[SciPy-user] Combinatoric/Statistics: length of longest sequence

Dr. Hans Georg Krauthaeuser hgk at et.uni-magdeburg.de
Mon Oct 30 03:03:04 EST 2006


A. M. Archibald wrote:
> On 29/10/06, Dr. Hans Georg Krauthaeuser <hgk at et.uni-magdeburg.de> wrote:
>> Dear All,
>>
>> I have a 2d-array A of p-values (coming from pairwise statistical tests
>> of N datasets). N is typically in the range of 100-1000. Now, given a
>> certain threshold, I want to find the longest subset S of range(N), so
>> that A[i][j]>threshold for all i,j from S.
> 
> It's not quite clear, here, whether you want the longest *contiguous*
> subset ({2,3,4,5,6}) or the largest arbitrary subset ({2,17,21,22}).

Oh well, sorry for being not precise enough.

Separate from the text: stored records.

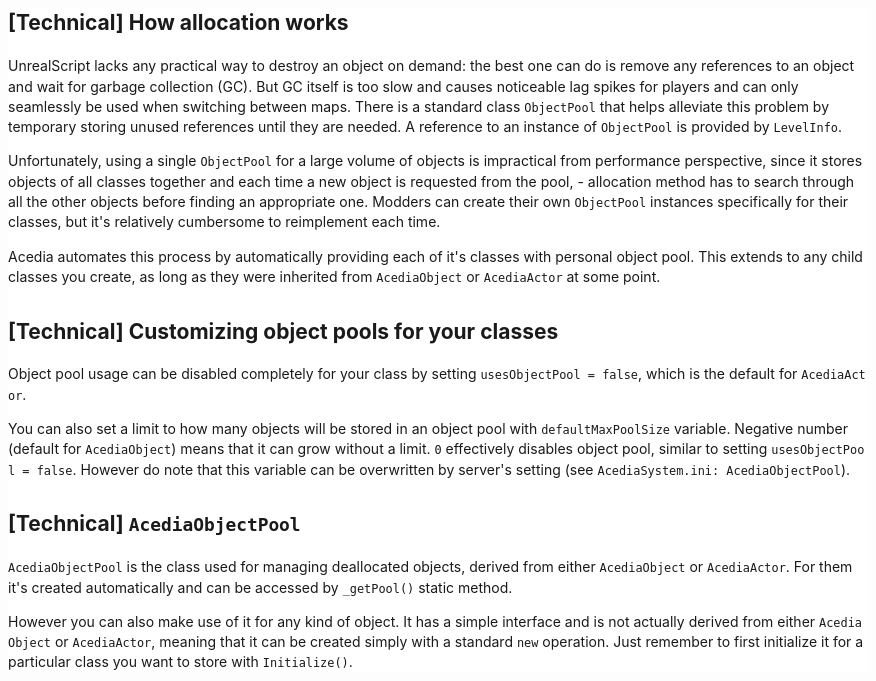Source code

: ## [Technical] How allocation works

UnrealScript lacks any practical way to destroy an object on demand: the best one can do is remove any references to an object and wait for garbage collection (GC). But GC itself is too slow and causes noticeable lag spikes for players and can only seamlessly be used when switching between maps. There is a standard class `ObjectPool` that helps alleviate this problem by temporary storing unused references until they are needed. A reference to an instance of `ObjectPool` is provided by `LevelInfo`.

Unfortunately, using a single `ObjectPool` for a large volume of objects is impractical from performance perspective, since it stores objects of all classes together and each time a new object is requested from the pool, - allocation method has to search through all the other objects before finding an appropriate one. Modders can create their own `ObjectPool` instances specifically for their classes, but it's relatively cumbersome to reimplement each time.

Acedia automates this process by automatically providing each of it's classes with personal object pool. This extends to any child classes you create, as long as they were inherited from `AcediaObject` or `AcediaActor` at some point.

## [Technical] Customizing object pools for your classes

Object pool usage can be disabled completely for your class by setting `usesObjectPool = false`, which is the default for `AcediaActor`.

You can also set a limit to how many objects will be stored in an object pool with `defaultMaxPoolSize` variable. Negative number (default for `AcediaObject`) means that it can grow without a limit. `0` effectively disables object pool, similar to setting `usesObjectPool = false`. However do note that this variable can be overwritten by server's setting (see `AcediaSystem.ini: AcediaObjectPool`).

## [Technical] `AcediaObjectPool`

`AcediaObjectPool` is the class used for managing deallocated objects, derived from either `AcediaObject` or `AcediaActor`. For them it's created automatically and can be accessed by `_getPool()` static method.

However you can also make use of it for any kind of object. It has a simple interface and is not actually derived from either `AcediaObject` or `AcediaActor`, meaning that it can be created simply with a standard `new` operation. Just remember to first initialize it for a particular class you want to store with `Initialize()`.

I'm searching for the
largest arbitrary subset.

> 
>> Unfortunately, the array A is not 'sparse', i.e. a lot of pairs (i,j)
>> will fulfill A[i][j]>threshold (typically ~50% of the elements).
>>
>> All I can think of are brute force algorithms that probably will run
>> forever because of the large number of possible combinations to check.
> 
> If you want the longest contiguous subset, for N=1000 that's only of
> order a million operations for a brute-force algorithm (for each
> starting element, see how long the run is), so unless you want to do
> it lots of times I wouldn't worry. If you do, some Numeric cleverness
> might allow you to move some of the heavy lifting to C, though for
> simple indexing calculations pure python can be plenty fast.
> 
> If you want the largest arbitrary subset, that's going to be
> expensive, and it bears an unnerving resemblance to the subset-sum
> problem. I can imagine an expensive  recursive algorithm that would do
> it without too much pain, though the space to search is so huge you're
> liable to be taking a very long time. However you go about it, you may
> be better off using python's set datatype (for element i, form the set
> of all elements j for which A[i][j]>threshold).
> 
> I've attached a demonstration program that solves both interpretations
> of your problem; the difficult one appears to bog down seriously
> around N=200 (with p=0.5) but the easy one runs into memory problems
> before taking too long.
> 
> A. M. Archibald
> 
> 

Thanks a lot for your hints and for the example code. I will check what
I can do with it. I'll be back when I have some results.